**Written task:** Reproduce the records from the start through the line containing "How many lines are shown in the chart?", both ends included, and give nothing beyond those lines.

Entries drawn from a collection:
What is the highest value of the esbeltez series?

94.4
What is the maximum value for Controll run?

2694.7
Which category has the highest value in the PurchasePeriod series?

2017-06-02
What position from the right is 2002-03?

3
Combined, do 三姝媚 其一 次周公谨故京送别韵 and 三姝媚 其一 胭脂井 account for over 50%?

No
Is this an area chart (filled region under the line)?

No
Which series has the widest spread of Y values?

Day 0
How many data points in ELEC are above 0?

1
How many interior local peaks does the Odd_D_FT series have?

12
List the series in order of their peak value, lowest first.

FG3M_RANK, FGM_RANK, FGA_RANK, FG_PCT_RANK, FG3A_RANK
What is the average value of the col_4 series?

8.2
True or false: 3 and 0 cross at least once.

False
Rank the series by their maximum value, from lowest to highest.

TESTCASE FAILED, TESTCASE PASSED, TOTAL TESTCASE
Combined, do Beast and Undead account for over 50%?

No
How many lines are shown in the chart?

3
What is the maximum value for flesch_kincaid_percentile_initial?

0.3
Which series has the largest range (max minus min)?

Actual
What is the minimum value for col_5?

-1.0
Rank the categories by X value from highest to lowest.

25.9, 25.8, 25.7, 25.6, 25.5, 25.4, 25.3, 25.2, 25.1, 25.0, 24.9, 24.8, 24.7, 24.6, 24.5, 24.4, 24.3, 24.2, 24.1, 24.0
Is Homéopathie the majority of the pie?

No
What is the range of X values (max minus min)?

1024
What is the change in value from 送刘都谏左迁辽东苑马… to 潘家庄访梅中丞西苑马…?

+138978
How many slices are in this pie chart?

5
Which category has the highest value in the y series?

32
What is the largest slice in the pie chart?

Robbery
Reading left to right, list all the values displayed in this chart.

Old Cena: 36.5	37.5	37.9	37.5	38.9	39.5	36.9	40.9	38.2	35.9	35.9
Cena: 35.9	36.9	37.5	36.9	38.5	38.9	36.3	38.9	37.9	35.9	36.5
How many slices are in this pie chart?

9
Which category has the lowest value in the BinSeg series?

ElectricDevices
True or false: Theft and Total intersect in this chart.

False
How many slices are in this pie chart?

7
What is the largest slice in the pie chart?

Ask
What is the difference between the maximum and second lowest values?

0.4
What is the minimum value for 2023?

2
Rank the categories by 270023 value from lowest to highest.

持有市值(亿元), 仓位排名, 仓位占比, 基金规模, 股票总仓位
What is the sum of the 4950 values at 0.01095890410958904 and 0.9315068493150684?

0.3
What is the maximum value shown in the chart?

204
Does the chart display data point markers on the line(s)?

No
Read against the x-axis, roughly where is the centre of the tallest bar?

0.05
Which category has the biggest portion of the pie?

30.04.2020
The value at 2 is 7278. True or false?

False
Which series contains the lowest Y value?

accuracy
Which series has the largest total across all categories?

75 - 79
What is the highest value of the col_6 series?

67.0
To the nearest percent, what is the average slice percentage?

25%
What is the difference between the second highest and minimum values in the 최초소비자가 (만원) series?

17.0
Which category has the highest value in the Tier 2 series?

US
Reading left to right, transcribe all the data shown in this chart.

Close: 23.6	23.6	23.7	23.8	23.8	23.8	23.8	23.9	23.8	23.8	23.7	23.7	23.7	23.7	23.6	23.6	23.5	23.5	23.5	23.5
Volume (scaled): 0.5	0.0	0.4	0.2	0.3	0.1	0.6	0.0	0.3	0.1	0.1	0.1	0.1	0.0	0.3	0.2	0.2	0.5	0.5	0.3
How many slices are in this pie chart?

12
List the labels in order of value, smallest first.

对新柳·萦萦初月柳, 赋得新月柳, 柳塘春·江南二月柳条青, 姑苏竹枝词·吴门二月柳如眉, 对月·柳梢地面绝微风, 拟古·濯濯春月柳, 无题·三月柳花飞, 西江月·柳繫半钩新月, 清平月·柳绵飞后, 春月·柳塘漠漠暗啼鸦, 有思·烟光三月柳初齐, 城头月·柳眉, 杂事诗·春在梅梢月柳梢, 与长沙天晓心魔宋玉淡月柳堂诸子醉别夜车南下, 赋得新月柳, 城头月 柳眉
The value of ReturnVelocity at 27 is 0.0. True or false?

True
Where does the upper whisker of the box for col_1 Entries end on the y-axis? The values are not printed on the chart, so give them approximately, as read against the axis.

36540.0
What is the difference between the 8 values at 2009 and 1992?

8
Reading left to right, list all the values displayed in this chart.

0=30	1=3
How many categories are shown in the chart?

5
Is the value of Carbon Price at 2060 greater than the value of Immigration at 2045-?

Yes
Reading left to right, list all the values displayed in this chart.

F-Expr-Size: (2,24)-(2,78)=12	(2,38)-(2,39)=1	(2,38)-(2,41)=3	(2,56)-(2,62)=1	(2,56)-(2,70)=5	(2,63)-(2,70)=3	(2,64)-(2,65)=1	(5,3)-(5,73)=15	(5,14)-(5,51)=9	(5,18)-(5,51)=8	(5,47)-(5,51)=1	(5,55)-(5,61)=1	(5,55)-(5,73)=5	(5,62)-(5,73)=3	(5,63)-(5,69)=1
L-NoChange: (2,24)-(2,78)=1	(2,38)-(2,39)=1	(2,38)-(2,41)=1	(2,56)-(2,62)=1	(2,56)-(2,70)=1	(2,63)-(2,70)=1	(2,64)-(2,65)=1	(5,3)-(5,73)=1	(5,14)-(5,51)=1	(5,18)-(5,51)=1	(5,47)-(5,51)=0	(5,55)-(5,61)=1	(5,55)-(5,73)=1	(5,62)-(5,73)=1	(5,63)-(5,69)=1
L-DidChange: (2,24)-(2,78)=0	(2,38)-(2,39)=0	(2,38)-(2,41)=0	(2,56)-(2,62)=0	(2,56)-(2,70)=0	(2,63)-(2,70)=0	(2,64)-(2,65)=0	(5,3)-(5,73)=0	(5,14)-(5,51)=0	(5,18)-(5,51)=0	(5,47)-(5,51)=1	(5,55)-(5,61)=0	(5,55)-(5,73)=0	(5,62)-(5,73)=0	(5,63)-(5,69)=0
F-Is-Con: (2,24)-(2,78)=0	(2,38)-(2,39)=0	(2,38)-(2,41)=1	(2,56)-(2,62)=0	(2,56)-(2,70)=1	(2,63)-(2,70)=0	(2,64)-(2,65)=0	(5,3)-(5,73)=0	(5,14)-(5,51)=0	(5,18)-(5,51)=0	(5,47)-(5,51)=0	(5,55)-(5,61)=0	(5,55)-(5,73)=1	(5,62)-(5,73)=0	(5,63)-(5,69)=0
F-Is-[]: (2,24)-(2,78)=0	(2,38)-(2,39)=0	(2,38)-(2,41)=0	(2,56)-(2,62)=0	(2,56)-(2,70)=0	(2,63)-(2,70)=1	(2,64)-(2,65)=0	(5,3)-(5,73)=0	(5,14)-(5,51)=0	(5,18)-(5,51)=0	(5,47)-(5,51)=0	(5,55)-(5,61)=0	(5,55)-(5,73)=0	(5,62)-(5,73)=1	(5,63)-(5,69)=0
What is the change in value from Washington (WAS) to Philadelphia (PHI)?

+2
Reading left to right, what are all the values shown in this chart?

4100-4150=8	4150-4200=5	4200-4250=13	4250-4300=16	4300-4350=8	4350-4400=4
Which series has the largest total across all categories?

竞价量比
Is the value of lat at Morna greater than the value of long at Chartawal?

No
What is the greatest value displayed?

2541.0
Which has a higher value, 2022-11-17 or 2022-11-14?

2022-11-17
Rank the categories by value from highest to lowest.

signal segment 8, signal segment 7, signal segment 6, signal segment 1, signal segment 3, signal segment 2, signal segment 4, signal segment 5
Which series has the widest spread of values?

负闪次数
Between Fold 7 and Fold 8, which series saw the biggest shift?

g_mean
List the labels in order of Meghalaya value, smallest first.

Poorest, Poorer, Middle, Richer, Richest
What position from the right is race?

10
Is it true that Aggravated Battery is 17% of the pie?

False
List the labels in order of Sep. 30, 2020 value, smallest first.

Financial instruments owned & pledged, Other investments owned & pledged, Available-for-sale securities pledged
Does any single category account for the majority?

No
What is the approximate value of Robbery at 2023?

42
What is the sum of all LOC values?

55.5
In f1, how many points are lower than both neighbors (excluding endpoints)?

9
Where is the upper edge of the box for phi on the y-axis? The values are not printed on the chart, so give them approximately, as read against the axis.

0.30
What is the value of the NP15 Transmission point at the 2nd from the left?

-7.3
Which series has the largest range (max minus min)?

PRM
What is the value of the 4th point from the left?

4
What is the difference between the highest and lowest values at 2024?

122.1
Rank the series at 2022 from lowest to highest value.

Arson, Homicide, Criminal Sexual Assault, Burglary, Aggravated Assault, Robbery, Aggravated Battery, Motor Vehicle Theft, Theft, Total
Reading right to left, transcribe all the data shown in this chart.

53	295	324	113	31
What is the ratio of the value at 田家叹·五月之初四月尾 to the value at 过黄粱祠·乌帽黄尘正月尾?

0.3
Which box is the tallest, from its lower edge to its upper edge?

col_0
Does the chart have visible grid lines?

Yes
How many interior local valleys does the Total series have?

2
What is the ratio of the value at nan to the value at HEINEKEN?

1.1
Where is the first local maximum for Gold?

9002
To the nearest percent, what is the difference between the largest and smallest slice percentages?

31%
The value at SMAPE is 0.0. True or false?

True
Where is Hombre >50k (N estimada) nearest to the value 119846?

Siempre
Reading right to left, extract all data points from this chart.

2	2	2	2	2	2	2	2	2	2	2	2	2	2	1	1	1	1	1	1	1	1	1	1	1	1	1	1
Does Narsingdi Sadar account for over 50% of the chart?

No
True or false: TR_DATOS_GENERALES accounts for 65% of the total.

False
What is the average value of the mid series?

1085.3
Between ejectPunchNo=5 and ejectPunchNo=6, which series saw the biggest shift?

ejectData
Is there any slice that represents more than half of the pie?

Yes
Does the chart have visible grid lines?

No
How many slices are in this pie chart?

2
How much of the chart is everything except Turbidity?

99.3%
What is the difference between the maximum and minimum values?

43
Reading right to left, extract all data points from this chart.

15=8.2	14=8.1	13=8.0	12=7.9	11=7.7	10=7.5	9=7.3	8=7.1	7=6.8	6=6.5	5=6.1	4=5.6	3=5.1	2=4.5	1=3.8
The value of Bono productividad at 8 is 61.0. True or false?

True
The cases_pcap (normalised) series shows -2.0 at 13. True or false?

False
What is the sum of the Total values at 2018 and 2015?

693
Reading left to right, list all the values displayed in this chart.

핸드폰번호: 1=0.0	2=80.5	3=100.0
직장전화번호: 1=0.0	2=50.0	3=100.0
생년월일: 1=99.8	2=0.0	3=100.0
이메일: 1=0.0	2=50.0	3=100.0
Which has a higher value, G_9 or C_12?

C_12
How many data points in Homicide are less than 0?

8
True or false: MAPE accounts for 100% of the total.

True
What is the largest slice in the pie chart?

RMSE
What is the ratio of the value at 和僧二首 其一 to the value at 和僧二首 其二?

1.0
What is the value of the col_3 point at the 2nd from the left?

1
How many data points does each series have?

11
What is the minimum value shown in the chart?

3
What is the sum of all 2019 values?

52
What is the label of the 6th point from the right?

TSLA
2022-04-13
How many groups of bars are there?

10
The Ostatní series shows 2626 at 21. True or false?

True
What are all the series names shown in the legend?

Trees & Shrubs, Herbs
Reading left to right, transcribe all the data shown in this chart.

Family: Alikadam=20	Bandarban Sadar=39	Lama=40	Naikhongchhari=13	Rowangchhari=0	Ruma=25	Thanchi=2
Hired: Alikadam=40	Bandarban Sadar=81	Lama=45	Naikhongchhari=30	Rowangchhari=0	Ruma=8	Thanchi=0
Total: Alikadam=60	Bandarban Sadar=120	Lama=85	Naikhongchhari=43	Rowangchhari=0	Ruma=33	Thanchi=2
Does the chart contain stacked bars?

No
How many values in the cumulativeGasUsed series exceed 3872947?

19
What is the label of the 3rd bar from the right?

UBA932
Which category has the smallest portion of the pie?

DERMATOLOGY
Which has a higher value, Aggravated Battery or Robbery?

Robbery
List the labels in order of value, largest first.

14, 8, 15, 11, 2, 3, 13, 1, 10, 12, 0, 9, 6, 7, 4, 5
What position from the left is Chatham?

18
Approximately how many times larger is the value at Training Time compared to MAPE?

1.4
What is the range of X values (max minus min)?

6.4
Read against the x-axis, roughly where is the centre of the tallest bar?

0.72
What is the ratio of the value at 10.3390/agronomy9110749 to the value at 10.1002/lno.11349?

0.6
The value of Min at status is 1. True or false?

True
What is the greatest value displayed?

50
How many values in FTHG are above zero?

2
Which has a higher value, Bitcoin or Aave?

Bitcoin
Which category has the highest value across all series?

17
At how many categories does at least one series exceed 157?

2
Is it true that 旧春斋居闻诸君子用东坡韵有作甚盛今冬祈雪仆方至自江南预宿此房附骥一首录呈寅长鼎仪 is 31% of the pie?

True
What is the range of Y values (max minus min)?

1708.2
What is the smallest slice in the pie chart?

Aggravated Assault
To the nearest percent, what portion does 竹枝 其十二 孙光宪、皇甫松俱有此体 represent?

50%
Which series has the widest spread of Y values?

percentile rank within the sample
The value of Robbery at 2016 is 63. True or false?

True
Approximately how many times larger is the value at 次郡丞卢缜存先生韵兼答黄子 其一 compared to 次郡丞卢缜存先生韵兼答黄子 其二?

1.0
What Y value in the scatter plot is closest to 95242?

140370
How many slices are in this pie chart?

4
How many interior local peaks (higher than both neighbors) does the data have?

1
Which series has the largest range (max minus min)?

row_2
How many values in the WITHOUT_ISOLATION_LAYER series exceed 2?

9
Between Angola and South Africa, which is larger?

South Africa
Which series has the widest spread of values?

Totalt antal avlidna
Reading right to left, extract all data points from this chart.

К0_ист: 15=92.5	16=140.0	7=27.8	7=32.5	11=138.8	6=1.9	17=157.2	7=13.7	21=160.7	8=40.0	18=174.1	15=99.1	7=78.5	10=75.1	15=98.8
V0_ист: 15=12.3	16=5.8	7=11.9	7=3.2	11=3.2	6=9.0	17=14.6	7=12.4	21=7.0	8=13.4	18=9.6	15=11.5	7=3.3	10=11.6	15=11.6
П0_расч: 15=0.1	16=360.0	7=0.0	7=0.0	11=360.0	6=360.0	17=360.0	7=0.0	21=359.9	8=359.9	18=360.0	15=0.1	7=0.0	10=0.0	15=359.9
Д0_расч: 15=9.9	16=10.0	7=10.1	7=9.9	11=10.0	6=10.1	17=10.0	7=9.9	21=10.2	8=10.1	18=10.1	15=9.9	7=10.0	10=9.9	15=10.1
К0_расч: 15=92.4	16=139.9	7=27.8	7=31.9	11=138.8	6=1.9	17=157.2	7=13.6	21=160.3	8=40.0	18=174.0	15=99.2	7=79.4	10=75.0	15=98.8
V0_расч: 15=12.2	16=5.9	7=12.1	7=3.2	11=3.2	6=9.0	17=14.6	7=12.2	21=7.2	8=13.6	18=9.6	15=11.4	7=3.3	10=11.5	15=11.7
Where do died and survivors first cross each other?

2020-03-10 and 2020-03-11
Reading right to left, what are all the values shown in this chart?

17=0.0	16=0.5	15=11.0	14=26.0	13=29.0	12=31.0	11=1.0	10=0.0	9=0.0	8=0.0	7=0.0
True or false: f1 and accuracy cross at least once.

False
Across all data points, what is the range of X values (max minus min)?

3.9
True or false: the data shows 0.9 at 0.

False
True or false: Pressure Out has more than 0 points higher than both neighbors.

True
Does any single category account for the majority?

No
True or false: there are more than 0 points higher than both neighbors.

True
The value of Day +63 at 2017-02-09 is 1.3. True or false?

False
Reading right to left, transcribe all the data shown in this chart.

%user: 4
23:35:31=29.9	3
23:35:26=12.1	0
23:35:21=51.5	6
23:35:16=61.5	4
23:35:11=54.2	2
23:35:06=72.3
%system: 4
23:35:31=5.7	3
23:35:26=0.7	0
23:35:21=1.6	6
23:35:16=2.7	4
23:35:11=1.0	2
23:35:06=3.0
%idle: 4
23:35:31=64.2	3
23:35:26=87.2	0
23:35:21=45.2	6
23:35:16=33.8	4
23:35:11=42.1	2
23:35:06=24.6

**Output of the task:**
What is the highest value of the esbeltez series?

94.4
What is the maximum value for Controll run?

2694.7
Which category has the highest value in the PurchasePeriod series?

2017-06-02
What position from the right is 2002-03?

3
Combined, do 三姝媚 其一 次周公谨故京送别韵 and 三姝媚 其一 胭脂井 account for over 50%?

No
Is this an area chart (filled region under the line)?

No
Which series has the widest spread of Y values?

Day 0
How many data points in ELEC are above 0?

1
How many interior local peaks does the Odd_D_FT series have?

12
List the series in order of their peak value, lowest first.

FG3M_RANK, FGM_RANK, FGA_RANK, FG_PCT_RANK, FG3A_RANK
What is the average value of the col_4 series?

8.2
True or false: 3 and 0 cross at least once.

False
Rank the series by their maximum value, from lowest to highest.

TESTCASE FAILED, TESTCASE PASSED, TOTAL TESTCASE
Combined, do Beast and Undead account for over 50%?

No
How many lines are shown in the chart?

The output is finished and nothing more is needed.